## Directive
Copy out every line in the rows below word for word, keeping the same order and line breaks.

______________________________

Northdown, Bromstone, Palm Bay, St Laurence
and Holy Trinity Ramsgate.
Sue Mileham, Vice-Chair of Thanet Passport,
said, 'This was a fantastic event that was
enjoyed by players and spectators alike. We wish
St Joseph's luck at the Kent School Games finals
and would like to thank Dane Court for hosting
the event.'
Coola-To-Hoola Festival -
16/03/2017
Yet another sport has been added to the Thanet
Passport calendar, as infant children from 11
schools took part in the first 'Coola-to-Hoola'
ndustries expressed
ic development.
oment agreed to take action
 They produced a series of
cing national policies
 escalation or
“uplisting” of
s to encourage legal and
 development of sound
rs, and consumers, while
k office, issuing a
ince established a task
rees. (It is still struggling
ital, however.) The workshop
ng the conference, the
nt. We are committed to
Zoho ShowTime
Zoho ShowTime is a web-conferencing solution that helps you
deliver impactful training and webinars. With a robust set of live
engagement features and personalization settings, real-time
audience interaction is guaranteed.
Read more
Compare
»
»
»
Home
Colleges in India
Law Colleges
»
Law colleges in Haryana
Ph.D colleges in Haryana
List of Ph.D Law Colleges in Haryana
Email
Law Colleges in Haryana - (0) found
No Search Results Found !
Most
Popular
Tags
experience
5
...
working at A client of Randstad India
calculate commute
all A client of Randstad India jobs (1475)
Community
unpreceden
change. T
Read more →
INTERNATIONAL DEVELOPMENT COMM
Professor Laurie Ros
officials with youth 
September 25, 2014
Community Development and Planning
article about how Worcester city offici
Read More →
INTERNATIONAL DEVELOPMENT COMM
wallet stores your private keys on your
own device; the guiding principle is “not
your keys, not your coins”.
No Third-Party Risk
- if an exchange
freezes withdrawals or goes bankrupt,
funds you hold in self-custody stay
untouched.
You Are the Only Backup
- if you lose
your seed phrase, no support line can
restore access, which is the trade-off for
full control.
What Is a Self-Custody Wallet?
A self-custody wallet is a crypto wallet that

______________________________

## Answer below
Northdown, Bromstone, Palm Bay, St Laurence
and Holy Trinity Ramsgate.
Sue Mileham, Vice-Chair of Thanet Passport,
said, 'This was a fantastic event that was
enjoyed by players and spectators alike. We wish
St Joseph's luck at the Kent School Games finals
and would like to thank Dane Court for hosting
the event.'
Coola-To-Hoola Festival -
16/03/2017
Yet another sport has been added to the Thanet
Passport calendar, as infant children from 11
schools took part in the first 'Coola-to-Hoola'
ndustries expressed
ic development.
oment agreed to take action
 They produced a series of
cing national policies
 escalation or
“uplisting” of
s to encourage legal and
 development of sound
rs, and consumers, while
k office, issuing a
ince established a task
rees. (It is still struggling
ital, however.) The workshop
ng the conference, the
nt. We are committed to
Zoho ShowTime
Zoho ShowTime is a web-conferencing solution that helps you
deliver impactful training and webinars. With a robust set of live
engagement features and personalization settings, real-time
audience interaction is guaranteed.
Read more
Compare
»
»
»
Home
Colleges in India
Law Colleges
»
Law colleges in Haryana
Ph.D colleges in Haryana
List of Ph.D Law Colleges in Haryana
Email
Law Colleges in Haryana - (0) found
No Search Results Found !
Most
Popular
Tags
experience
5
...
working at A client of Randstad India
calculate commute
all A client of Randstad India jobs (1475)
Community
unpreceden
change. T
Read more →
INTERNATIONAL DEVELOPMENT COMM
Professor Laurie Ros
officials with youth 
September 25, 2014
Community Development and Planning
article about how Worcester city offici
Read More →
INTERNATIONAL DEVELOPMENT COMM
wallet stores your private keys on your
own device; the guiding principle is “not
your keys, not your coins”.
No Third-Party Risk
- if an exchange
freezes withdrawals or goes bankrupt,
funds you hold in self-custody stay
untouched.
You Are the Only Backup
- if you lose
your seed phrase, no support line can
restore access, which is the trade-off for
full control.
What Is a Self-Custody Wallet?
A self-custody wallet is a crypto wallet that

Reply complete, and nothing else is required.